What you are asked to do: Output all of the data verbatim.

------------------------------------------------

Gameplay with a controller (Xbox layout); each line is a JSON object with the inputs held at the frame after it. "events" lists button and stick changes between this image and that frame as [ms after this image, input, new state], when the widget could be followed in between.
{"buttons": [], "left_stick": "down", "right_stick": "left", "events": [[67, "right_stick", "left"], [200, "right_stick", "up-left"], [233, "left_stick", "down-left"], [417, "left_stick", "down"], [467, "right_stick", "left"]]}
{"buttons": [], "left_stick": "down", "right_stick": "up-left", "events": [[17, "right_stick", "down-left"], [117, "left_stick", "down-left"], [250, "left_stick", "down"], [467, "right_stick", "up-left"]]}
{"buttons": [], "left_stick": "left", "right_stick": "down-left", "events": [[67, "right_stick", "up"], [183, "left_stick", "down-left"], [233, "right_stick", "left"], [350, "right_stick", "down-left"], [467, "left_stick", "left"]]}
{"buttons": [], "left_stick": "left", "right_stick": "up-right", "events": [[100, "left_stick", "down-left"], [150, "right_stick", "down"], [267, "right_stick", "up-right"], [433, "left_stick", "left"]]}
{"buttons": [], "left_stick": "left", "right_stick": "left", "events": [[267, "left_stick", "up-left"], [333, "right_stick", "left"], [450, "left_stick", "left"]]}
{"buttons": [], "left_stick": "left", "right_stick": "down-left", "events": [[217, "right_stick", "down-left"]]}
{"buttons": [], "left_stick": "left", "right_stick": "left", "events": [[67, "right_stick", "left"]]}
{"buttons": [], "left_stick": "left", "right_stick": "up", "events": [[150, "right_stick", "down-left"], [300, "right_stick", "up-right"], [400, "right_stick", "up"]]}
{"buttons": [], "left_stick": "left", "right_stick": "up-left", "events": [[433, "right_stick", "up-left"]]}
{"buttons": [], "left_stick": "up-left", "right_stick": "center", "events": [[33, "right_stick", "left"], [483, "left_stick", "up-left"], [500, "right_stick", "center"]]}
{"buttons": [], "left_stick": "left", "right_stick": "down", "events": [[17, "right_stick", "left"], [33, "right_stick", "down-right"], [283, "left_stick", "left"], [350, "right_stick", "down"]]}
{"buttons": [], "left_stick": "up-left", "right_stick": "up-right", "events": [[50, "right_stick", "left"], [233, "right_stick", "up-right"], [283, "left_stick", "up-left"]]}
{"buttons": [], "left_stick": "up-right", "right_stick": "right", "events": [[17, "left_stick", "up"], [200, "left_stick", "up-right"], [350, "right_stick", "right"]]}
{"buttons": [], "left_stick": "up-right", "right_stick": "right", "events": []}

------------------------------------------------

Response box:
Gameplay with a controller (Xbox layout); each line is a JSON object with the inputs held at the frame after it. "events" lists button and stick changes between this image and that frame as [ms after this image, input, new state], when the widget could be followed in between.
{"buttons": [], "left_stick": "down", "right_stick": "left", "events": [[67, "right_stick", "left"], [200, "right_stick", "up-left"], [233, "left_stick", "down-left"], [417, "left_stick", "down"], [467, "right_stick", "left"]]}
{"buttons": [], "left_stick": "down", "right_stick": "up-left", "events": [[17, "right_stick", "down-left"], [117, "left_stick", "down-left"], [250, "left_stick", "down"], [467, "right_stick", "up-left"]]}
{"buttons": [], "left_stick": "left", "right_stick": "down-left", "events": [[67, "right_stick", "up"], [183, "left_stick", "down-left"], [233, "right_stick", "left"], [350, "right_stick", "down-left"], [467, "left_stick", "left"]]}
{"buttons": [], "left_stick": "left", "right_stick": "up-right", "events": [[100, "left_stick", "down-left"], [150, "right_stick", "down"], [267, "right_stick", "up-right"], [433, "left_stick", "left"]]}
{"buttons": [], "left_stick": "left", "right_stick": "left", "events": [[267, "left_stick", "up-left"], [333, "right_stick", "left"], [450, "left_stick", "left"]]}
{"buttons": [], "left_stick": "left", "right_stick": "down-left", "events": [[217, "right_stick", "down-left"]]}
{"buttons": [], "left_stick": "left", "right_stick": "left", "events": [[67, "right_stick", "left"]]}
{"buttons": [], "left_stick": "left", "right_stick": "up", "events": [[150, "right_stick", "down-left"], [300, "right_stick", "up-right"], [400, "right_stick", "up"]]}
{"buttons": [], "left_stick": "left", "right_stick": "up-left", "events": [[433, "right_stick", "up-left"]]}
{"buttons": [], "left_stick": "up-left", "right_stick": "center", "events": [[33, "right_stick", "left"], [483, "left_stick", "up-left"], [500, "right_stick", "center"]]}
{"buttons": [], "left_stick": "left", "right_stick": "down", "events": [[17, "right_stick", "left"], [33, "right_stick", "down-right"], [283, "left_stick", "left"], [350, "right_stick", "down"]]}
{"buttons": [], "left_stick": "up-left", "right_stick": "up-right", "events": [[50, "right_stick", "left"], [233, "right_stick", "up-right"], [283, "left_stick", "up-left"]]}
{"buttons": [], "left_stick": "up-right", "right_stick": "right", "events": [[17, "left_stick", "up"], [200, "left_stick", "up-right"], [350, "right_stick", "right"]]}
{"buttons": [], "left_stick": "up-right", "right_stick": "right", "events": []}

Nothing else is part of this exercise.